Selected excerpt:

Moeller was the Fox circuit’s chief designer during the period when these theaters were built and, though he is listed on the Pacific Coast Architectural Database as an interior designer, he apparently also had a major influence on the exterior appearances of the many theater projects he worked on.
DB, the Crest in Fresno, the Crest in Sacramento and the Fox Inglewood are more or less triplets.
I spent so many hours in this theatre when I was a kid! I loved the grandness of it all, the steps down into the lounge, the loge (which, BTW, was where smoking was allowed), the big velvet curtains. We would go to Sav-On across the street (next to the See’s Candy store) where you could buy three 5¢ candy bars for a dime, then we’d go to the movie. I remember the theatre full of screaming kids at the Wednesday summer matinees sponsored by Marina Federal Savings. We would stand outside the bank and ask adults to pick us up a couple of tickets. I remember our whole family sitting in the loge for “It’s a Mad, Mad, Mad, Mad World” and occasionally kids would knock on the exit doors from outside to get let in for free. The theatre sold advance tickets for “Help!” and my brother got two for a Christmas present. The Fox Inglewood also had a loge, as a I recall. I attended a few of the revival programs before the theatre shut down. It kills me to know the inside is entirely gutted. It was a great place to go to the movies! (And personally, I like seeing the ads, it reminds me of what I saw there!)
from 1951 to about 1960, this was my second favorite theater. Paradise was the first.
I grew up in Westchester from 1956 to 1964 and of course I remember the Loyola Theater. I remember the free matinees. The “stadium seating” was called “loges.” What aroused my interest in this theater now is that I discovered that the Los Angeles Office of Historic Resources lists this theater as Historic Cultural Monument(HCM) #259. This office must have detailed information about the theater’s history. Sadly, though, I saw no bronze HCM plaque at the theater, and I think that needs to be corrected. An official plaque costs $443 plus shipping. There is an installation service for an additional charge.
Growing up in Westchester through the 1950s, it was always a decision on where the children spent Saturday: At the Loyola or the Paradise. Two great old theaters that were actually first run and premier sites for the studios during the period.
Yes, the Loyola Theater, which opened in 1946, was one of the first buildings in Westchester’s main business district along Sepulveda Blvd. A historical marker on the Citibank building down the street says that the business district started with a supermarket and a drugstore in 1944. The fact that an Art Deco movie palace was one of the first buildings in the business district reflects the great importance that public movie theaters had in the era before television and home theaters. Here is an early aerial view of the district:
http://content.cdlib.org/ark:/13030/kt9489r90h/
It is interesting that this Cinema Treasures website gives Clarence J. Smale as the sole architect. The Pacific Coast Architecture Database in addition lists Simeon Charles Lee and Carl Gerhardt Moeller:
https://digital.lib.washington.edu/architect/structures/15131/
The UCLA library housing S.Charles Lee’s papers calls him “the most prolific architect of art deco movie palaces in Los Angeles”:
http://www.oac.cdlib.org/findaid/ark:/13030/tf3000050c/
I believe it was S. Charles Lee who said, “the show starts on the sidewalk.” I disagree — I go to movie theaters just to see movies, not to admire the architecture.

Written exercise 1: According to the comments on the Loyola Theater, in what year did the theater open?
Written exercise 2: Reproduce the entries word for word, starting with their first line and ending with the line containing "road: (47, 325)", including both of those lines.

Records:
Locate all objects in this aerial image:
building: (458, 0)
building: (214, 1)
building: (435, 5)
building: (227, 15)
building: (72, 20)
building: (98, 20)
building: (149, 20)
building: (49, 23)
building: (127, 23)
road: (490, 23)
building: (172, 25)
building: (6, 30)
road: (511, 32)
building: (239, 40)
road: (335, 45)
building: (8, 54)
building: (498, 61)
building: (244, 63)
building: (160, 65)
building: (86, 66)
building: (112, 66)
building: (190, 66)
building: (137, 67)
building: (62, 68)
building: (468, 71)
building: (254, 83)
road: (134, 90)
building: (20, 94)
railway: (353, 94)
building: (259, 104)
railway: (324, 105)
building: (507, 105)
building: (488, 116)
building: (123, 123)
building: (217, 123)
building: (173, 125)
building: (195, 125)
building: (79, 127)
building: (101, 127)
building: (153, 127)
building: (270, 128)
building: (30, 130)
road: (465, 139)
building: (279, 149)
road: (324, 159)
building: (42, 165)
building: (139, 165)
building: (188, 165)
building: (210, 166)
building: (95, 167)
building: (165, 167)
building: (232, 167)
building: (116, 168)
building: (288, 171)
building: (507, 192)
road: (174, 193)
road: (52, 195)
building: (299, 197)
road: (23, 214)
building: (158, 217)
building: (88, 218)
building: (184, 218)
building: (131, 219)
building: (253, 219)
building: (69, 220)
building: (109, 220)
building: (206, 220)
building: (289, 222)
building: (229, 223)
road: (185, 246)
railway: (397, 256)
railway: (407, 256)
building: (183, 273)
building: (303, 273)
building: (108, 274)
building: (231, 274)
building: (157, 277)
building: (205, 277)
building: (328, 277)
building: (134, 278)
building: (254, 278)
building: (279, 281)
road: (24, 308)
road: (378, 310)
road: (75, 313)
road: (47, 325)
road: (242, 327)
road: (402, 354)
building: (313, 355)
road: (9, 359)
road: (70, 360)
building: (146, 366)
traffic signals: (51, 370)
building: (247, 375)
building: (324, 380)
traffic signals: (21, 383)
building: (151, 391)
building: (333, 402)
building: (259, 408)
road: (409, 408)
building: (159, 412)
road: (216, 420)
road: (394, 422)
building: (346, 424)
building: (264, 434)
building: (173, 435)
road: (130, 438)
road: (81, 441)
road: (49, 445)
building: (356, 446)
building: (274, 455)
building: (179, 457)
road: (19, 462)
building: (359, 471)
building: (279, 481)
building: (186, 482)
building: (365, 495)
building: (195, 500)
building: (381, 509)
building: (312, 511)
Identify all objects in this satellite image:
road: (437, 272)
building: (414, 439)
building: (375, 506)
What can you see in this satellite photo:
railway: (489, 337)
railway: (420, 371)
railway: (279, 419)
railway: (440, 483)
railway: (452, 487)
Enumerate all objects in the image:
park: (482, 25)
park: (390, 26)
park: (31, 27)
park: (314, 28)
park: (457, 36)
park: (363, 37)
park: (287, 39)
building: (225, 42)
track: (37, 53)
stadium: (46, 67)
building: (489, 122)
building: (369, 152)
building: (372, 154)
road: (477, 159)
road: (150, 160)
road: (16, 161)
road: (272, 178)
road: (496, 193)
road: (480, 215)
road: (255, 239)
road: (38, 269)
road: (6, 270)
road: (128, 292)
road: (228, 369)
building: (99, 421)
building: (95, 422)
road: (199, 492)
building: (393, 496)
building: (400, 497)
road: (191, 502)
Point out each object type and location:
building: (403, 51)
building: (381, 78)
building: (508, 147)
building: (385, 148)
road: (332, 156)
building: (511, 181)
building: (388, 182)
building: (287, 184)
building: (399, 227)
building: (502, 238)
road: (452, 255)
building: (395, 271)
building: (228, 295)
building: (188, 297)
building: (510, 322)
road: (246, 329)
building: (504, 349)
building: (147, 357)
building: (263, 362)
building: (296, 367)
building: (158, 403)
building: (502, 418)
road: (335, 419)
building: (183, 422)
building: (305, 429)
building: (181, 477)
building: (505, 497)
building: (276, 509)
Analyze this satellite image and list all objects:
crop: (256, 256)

Correct response 1: 1946

Correct response 2:
Locate all objects in this aerial image:
building: (458, 0)
building: (214, 1)
building: (435, 5)
building: (227, 15)
building: (72, 20)
building: (98, 20)
building: (149, 20)
building: (49, 23)
building: (127, 23)
road: (490, 23)
building: (172, 25)
building: (6, 30)
road: (511, 32)
building: (239, 40)
road: (335, 45)
building: (8, 54)
building: (498, 61)
building: (244, 63)
building: (160, 65)
building: (86, 66)
building: (112, 66)
building: (190, 66)
building: (137, 67)
building: (62, 68)
building: (468, 71)
building: (254, 83)
road: (134, 90)
building: (20, 94)
railway: (353, 94)
building: (259, 104)
railway: (324, 105)
building: (507, 105)
building: (488, 116)
building: (123, 123)
building: (217, 123)
building: (173, 125)
building: (195, 125)
building: (79, 127)
building: (101, 127)
building: (153, 127)
building: (270, 128)
building: (30, 130)
road: (465, 139)
building: (279, 149)
road: (324, 159)
building: (42, 165)
building: (139, 165)
building: (188, 165)
building: (210, 166)
building: (95, 167)
building: (165, 167)
building: (232, 167)
building: (116, 168)
building: (288, 171)
building: (507, 192)
road: (174, 193)
road: (52, 195)
building: (299, 197)
road: (23, 214)
building: (158, 217)
building: (88, 218)
building: (184, 218)
building: (131, 219)
building: (253, 219)
building: (69, 220)
building: (109, 220)
building: (206, 220)
building: (289, 222)
building: (229, 223)
road: (185, 246)
railway: (397, 256)
railway: (407, 256)
building: (183, 273)
building: (303, 273)
building: (108, 274)
building: (231, 274)
building: (157, 277)
building: (205, 277)
building: (328, 277)
building: (134, 278)
building: (254, 278)
building: (279, 281)
road: (24, 308)
road: (378, 310)
road: (75, 313)
road: (47, 325)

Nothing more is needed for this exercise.